§ Requirement
Would you please repeat exactly the lines from the one containing "M468,28L571,4" to the end of the records, both included, and leave out the rest?

======== Exercise inputs ========

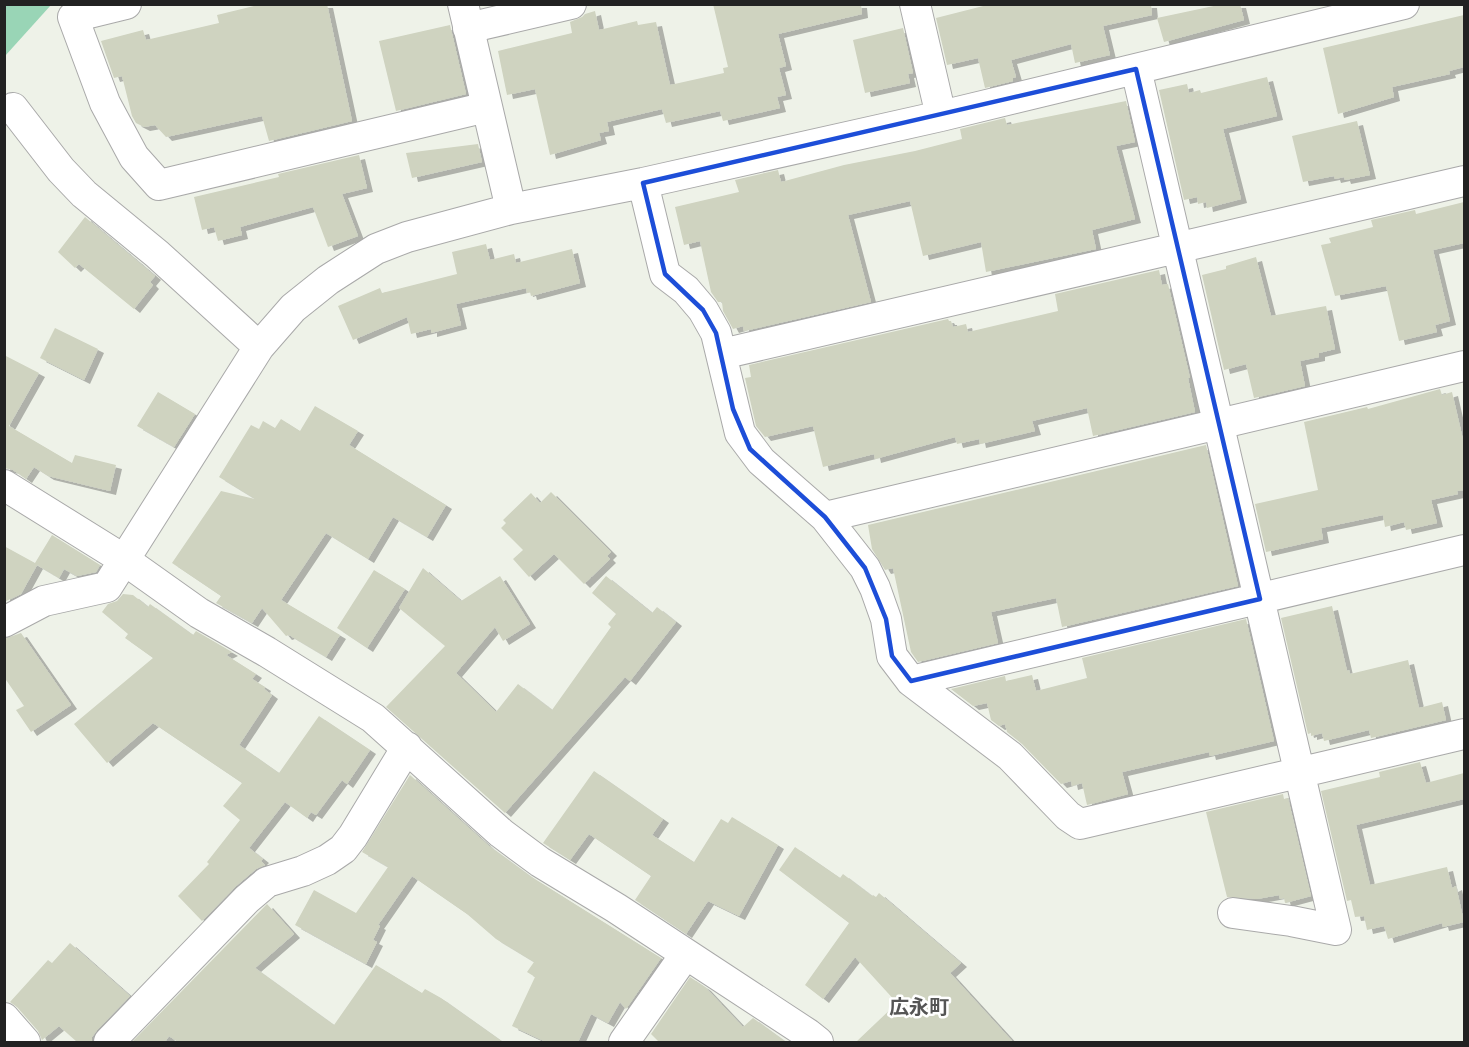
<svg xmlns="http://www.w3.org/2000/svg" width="1469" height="1047" font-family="Rubik,'Noto Sans JP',sans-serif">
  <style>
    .forest { fill: #99d5b6 }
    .building { fill: #cfd3c0; filter: url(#shadow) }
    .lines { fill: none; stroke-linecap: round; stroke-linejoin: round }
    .minor-casing { stroke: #a9a9a9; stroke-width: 32 }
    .minor { stroke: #fff; stroke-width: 30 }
    .marked { fill: none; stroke: #1d4ed8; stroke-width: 4.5; stroke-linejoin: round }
    .labels { text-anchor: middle; stroke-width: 5; stroke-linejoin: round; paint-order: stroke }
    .quarter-label { font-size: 20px; font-weight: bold; fill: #555; stroke: #fff }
  </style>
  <defs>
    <filter id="shadow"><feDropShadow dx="6" dy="4" stdDeviation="0" flood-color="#0004"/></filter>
  </defs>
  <rect width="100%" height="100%" fill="#eef2e8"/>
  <path class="forest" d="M5,4L51,5L5,56L4,5Z"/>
  <path class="building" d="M262,4H327L352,121L269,141L262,116L166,137L155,125L144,127L136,123L132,116L122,76L114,78L101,41L143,30L146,40L219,23L217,15Z
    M713,4H861L862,14L778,34L786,66L779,68L786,95L777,97L780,108L723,121L720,111L666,123L662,109L607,122L609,131L599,133L601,140L550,155L535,89L507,95L498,51L572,33L570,22L582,17L585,14L595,11L599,30L637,21L638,25L656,22L670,85L724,73L723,68L728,67Z
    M991,4H1151L1152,15L1103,26L1110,55L1075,63L1071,44L1011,60L1016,77L1013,78V81L985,88L978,58L947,65L936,18Z
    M1223,4H1240L1244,20L1164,42L1157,18Z
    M1464,15V67L1449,71L1450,74L1392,87L1394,97L1338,114L1323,48Z
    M450,25L466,94L396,111L379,41Z
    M903,28L913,73L908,74L910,83L865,93L853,40Z
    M1267,77L1277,116L1223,129L1241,199L1207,208L1206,202L1198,204L1197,197L1184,200L1159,90L1187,84L1189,93L1200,90L1201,93Z
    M1126,101L1135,142L1116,146L1135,219L1092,230L1096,249L986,272L981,242L923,256L910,201L848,215L871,302L744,331L743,326L733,329L723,311L722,302H718L711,292L700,241L684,245L675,207L739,192L735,180L778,170L781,182L844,165L915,151L962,139L960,129L1005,118L1007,125Z
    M1357,121L1370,175L1345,180L1344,177L1335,179L1334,176L1303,182L1292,136Z
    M478,144L482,162L412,178L406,153Z
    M359,155L367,188L342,194L358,236L328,247L313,207L240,227L242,235L218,241L214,227L202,230L194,197L279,177L278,174Z
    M1464,202V243L1433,250L1450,321L1435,325L1437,332L1399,341L1386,286L1335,296L1321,245L1331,243L1329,238L1373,227L1371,220L1415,210L1416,214Z
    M85,217L155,276L150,282L153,285L134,309L79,264L75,268L58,252Z
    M486,244L490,260L514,254L516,263L572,249L580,283L531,296L530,292L527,293L526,288L456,304L461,325L431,333V329L411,334L407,317L353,340L338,306L380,288L382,293L457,274L452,252Z
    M1256,257L1271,316L1326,306L1335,349L1319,353V357L1300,361L1305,386L1254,398L1246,364L1224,370L1202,275L1226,269V266Z
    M1159,270L1162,285L1168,284L1190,378H1188L1195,412L1093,436L1087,408L1032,421L1035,431L980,444L979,439L957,444L955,437L875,459L874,454L823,467L813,426L765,437L756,426L745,378L751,377L749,365L948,319L949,321H951L953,327L966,324L968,332L1058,311L1055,294Z
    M55,328L98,349L84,380L40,358Z
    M4,355L39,373L9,426L72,463L75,455L116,465L110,491L48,476L34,467L26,479L13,470L4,468Z
    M1440,389L1442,395L1452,392L1464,444V490L1457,491L1458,494L1431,500L1437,523L1406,530L1404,522L1385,527L1383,515L1321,528L1323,539L1266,552L1255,504L1318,490L1304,422L1367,407L1368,409Z
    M158,392L195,414L174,447L137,426Z
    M315,406L358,431L349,445L446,505L427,537L393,517L368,559L326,533L281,600L340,635L326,657L289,635L286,636L262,608L252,623L216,603L221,596L172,563L221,491L255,499L219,477L251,425L259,429L263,421L275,428L281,419L300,431Z
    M1206,445L1238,586L1062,627L1056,598L991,612L998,643L918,662L911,652L893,568L885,570L872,549L868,525Z
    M551,492L611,552L607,556L610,559L584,584L554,554L529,577L513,559L523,550L501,528L506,523L503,520L531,493L540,503Z
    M52,535L100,565L96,572L77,576L64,569L59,578L37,565L21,594L4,602V546L35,563Z
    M423,568L461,601L500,576L530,624L503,641L495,627L456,673L496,712L518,684L552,710L611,627L608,624L616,614L592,593L606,576L652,613L657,607L676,622L630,681L625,677L505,813L386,707L445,646L399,608Z
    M374,570L405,589L367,648L337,628Z
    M123,594L133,595L148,607L150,604L193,635L196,631L232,652L226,655L256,674L252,679L265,687L264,689L272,695L239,745L279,773L319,716L370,750L347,784L342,780L316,815L311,812L307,818L285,802L249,848L263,859L261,861L265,865L256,869L236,886L202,921L178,896L209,864L207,862L240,820L223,806L242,783L153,723L107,763L74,724L153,658L125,638L128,634L102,612L108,604L117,601Z
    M1332,606L1347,671L1349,670L1350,674L1408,660L1419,708L1442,702L1446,720L1371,738L1369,730L1324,741L1322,733L1311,736V733L1308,734L1281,618Z
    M1246,619L1274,741L1210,756L1209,752L1122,772L1128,794L1091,804L1087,805L1082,783L1072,786L1071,781L1061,784L1022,744L1007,732L1005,724L999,726L991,720L987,703L973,706L951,689L1005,676L1006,681L1032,675L1036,691L1087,678L1082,658Z
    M21,633L71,705L31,732L16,710L24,706L4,677V639Z
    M1420,762L1426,783L1464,773V799L1356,825L1370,885L1447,867L1452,888L1456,886L1464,922L1443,927L1442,923L1388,939L1384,926L1367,930L1364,916L1355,917L1351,900L1347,901L1321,791L1380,777L1379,772Z
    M594,771L663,819L652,835L694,862L721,819L728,823L732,817L778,845L739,916L708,901L686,934L635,900L651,876L589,834L570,860L543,843Z
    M410,775L489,846L530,876L661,958L626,1009L620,1002L608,1023L591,1014L578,1042H546L512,1026L535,977L527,972L534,962L496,939L467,914L412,876L378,925L380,926L373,940L377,942L366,964L295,925L314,890L356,913L388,867L362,852Z
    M1283,794L1284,799L1288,798L1311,896L1285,903L1284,898L1280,899L1279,895L1257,899L1227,897L1206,812Z
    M795,847L840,878L843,874L872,896L873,895L876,897L879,893L961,963L950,973L1013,1042H856L897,1003L855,957L823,999L805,985L849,923L779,870Z
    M267,904L294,934L255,968L334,1025L376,965L422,993L425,989L441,998L503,1042H178L169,1036L165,1042H132Z
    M70,943L130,996L97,1030L92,1037V1042H77L59,1026L42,1040L38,1031L17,1007L10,1002L48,960L52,963Z
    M690,977L705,987L743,1027L753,1018L786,1042H659L651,1034Z"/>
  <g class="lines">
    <defs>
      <path id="minor" d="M126,4L73,17L105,103L134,157L159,185L487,107
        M463,4L511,209
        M915,4L941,116
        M468,28L571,4
        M1136,69L1336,930L1291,921L1233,913
        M13,108L61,170L84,194L157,254L259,347
        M643,183L665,274L686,290L703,310L716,333L740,433L761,461L825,517L865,568L875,588L886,619L892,656L911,681L1010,756L1068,816L1080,824L1464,734
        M722,354L1464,181
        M4,485L123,559L199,613L267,652L373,718L501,833L540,862L616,908L808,1034L818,1042
        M825,517L1464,366
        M4,622L44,601L107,587L259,347L293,308L328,280L376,249L407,237L511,209L643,183L941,116L1404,4
        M911,681L1464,550
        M4,1018L25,1042
        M109,1042L247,899L267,882L303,871L327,860L343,849L353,836L407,747
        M624,1042L685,955"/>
    </defs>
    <use href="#minor" class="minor-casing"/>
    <use href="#minor" class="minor"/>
  </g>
  <path class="marked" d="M1136,69L1260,599L911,681L892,656L886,619L865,568L825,517L750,449L733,409L716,333L703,310L665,274L643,183Z"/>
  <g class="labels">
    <g class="quarter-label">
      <text x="919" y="1014">広永町</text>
    </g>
  </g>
  <rect width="1469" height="1047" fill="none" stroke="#222222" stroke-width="12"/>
</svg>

========

§ Response to the exercise
        M468,28L571,4
        M1136,69L1336,930L1291,921L1233,913
        M13,108L61,170L84,194L157,254L259,347
        M643,183L665,274L686,290L703,310L716,333L740,433L761,461L825,517L865,568L875,588L886,619L892,656L911,681L1010,756L1068,816L1080,824L1464,734
        M722,354L1464,181
        M4,485L123,559L199,613L267,652L373,718L501,833L540,862L616,908L808,1034L818,1042
        M825,517L1464,366
        M4,622L44,601L107,587L259,347L293,308L328,280L376,249L407,237L511,209L643,183L941,116L1404,4
        M911,681L1464,550
        M4,1018L25,1042
        M109,1042L247,899L267,882L303,871L327,860L343,849L353,836L407,747
        M624,1042L685,955"/>
    </defs>
    <use href="#minor" class="minor-casing"/>
    <use href="#minor" class="minor"/>
  </g>
  <path class="marked" d="M1136,69L1260,599L911,681L892,656L886,619L865,568L825,517L750,449L733,409L716,333L703,310L665,274L643,183Z"/>
  <g class="labels">
    <g class="quarter-label">
      <text x="919" y="1014">広永町</text>
    </g>
  </g>
  <rect width="1469" height="1047" fill="none" stroke="#222222" stroke-width="12"/>
</svg>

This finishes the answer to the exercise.